**WHAT THE TASK ASKS**
Return each line of the data that contains the string "REMOVE", matching case exactly.

**RECORDS**
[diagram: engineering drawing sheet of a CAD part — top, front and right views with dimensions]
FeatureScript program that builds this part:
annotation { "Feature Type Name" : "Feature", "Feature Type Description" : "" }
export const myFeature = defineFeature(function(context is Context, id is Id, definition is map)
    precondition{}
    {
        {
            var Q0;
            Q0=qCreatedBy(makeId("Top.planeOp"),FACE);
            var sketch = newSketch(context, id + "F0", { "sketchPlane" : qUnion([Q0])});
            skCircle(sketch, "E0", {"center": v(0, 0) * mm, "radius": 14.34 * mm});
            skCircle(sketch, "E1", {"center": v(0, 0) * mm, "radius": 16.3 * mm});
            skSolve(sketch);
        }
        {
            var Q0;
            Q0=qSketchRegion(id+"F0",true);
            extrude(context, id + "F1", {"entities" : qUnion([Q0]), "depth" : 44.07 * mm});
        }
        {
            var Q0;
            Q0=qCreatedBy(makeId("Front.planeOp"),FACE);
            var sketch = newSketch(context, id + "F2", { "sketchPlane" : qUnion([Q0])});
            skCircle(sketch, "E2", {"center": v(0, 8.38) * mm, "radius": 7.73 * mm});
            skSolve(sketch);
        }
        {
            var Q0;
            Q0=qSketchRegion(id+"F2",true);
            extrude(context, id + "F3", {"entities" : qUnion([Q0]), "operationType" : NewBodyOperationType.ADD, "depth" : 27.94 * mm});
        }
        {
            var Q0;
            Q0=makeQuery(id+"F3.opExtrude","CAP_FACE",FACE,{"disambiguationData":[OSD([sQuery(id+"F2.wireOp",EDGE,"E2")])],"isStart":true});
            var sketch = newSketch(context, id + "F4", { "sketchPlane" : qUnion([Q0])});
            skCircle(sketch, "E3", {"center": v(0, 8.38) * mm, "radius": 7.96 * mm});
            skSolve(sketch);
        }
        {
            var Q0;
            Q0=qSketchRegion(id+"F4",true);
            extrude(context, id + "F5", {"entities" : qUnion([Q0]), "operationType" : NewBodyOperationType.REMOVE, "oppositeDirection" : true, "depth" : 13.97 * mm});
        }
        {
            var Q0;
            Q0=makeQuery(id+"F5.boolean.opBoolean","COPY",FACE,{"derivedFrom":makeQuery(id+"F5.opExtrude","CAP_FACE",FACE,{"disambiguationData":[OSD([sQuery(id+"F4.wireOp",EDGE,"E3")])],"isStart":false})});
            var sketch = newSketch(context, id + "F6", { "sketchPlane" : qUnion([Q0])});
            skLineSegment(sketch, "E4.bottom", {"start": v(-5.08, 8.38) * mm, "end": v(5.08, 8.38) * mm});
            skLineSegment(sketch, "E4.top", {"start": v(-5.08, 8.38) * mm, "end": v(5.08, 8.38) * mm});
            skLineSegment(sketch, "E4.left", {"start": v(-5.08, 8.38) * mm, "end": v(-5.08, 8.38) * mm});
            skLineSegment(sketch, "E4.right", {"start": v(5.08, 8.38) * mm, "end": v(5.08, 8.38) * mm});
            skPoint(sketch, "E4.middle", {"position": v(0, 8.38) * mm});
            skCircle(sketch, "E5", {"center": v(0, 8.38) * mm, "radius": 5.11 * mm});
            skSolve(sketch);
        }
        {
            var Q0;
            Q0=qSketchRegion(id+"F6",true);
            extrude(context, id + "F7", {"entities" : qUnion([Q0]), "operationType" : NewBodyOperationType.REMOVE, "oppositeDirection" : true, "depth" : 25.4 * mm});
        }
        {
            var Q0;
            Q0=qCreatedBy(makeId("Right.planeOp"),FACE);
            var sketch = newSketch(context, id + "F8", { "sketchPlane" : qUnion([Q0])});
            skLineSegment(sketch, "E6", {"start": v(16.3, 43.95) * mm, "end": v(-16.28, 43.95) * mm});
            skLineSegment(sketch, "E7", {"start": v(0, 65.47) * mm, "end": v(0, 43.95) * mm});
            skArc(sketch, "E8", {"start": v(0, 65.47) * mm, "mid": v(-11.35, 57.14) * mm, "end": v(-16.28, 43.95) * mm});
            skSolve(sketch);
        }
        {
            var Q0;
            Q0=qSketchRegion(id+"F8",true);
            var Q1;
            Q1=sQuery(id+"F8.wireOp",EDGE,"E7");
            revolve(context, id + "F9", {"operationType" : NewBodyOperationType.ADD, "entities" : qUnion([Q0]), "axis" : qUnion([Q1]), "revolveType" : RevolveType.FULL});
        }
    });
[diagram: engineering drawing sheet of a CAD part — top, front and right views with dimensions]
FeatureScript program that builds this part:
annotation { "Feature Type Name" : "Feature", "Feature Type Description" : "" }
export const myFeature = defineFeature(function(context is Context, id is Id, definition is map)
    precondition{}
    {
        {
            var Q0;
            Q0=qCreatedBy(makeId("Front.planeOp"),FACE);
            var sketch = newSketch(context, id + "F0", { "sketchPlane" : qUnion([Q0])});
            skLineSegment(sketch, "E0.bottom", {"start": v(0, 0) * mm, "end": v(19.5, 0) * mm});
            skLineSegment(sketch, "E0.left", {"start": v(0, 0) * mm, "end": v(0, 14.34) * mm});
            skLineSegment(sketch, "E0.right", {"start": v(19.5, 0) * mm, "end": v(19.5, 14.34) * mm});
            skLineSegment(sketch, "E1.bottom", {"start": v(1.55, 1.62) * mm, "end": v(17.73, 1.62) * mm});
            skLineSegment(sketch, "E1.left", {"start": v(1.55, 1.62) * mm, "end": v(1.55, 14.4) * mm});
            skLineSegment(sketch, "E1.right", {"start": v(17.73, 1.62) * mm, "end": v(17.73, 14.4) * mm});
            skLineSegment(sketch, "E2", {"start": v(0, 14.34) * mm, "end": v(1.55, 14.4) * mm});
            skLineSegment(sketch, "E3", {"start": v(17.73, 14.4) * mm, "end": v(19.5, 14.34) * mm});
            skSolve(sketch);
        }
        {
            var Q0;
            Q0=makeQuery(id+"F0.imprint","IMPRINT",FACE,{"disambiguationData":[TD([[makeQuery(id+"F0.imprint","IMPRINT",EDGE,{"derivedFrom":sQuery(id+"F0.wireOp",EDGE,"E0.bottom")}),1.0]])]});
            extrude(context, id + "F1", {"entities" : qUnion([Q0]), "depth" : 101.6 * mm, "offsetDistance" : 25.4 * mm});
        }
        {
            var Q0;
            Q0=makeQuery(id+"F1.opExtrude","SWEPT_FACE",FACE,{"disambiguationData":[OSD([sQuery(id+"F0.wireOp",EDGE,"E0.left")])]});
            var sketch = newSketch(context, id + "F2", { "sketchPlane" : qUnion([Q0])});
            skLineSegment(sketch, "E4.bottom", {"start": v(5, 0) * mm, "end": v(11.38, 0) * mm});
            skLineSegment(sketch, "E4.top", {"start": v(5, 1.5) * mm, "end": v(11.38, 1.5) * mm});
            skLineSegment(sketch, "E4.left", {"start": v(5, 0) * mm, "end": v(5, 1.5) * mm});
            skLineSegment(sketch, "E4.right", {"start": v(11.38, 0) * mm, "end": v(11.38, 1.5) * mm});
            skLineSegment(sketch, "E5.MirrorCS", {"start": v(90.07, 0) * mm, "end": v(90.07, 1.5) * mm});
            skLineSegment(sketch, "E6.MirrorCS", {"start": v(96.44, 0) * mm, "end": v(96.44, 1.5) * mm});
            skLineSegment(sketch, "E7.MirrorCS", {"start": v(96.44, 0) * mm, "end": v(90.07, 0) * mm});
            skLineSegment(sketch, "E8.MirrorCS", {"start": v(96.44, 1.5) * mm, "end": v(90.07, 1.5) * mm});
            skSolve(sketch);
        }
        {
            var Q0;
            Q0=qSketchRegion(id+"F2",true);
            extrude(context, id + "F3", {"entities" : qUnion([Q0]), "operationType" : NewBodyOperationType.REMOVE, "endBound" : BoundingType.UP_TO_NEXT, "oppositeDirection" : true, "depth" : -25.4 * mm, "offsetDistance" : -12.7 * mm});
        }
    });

**EXERCISE RESPONSE**
            extrude(context, id + "F5", {"entities" : qUnion([Q0]), "operationType" : NewBodyOperationType.REMOVE, "oppositeDirection" : true, "depth" : 13.97 * mm});
            extrude(context, id + "F7", {"entities" : qUnion([Q0]), "operationType" : NewBodyOperationType.REMOVE, "oppositeDirection" : true, "depth" : 25.4 * mm});
            extrude(context, id + "F3", {"entities" : qUnion([Q0]), "operationType" : NewBodyOperationType.REMOVE, "endBound" : BoundingType.UP_TO_NEXT, "oppositeDirection" : true, "depth" : -25.4 * mm, "offsetDistance" : -12.7 * mm});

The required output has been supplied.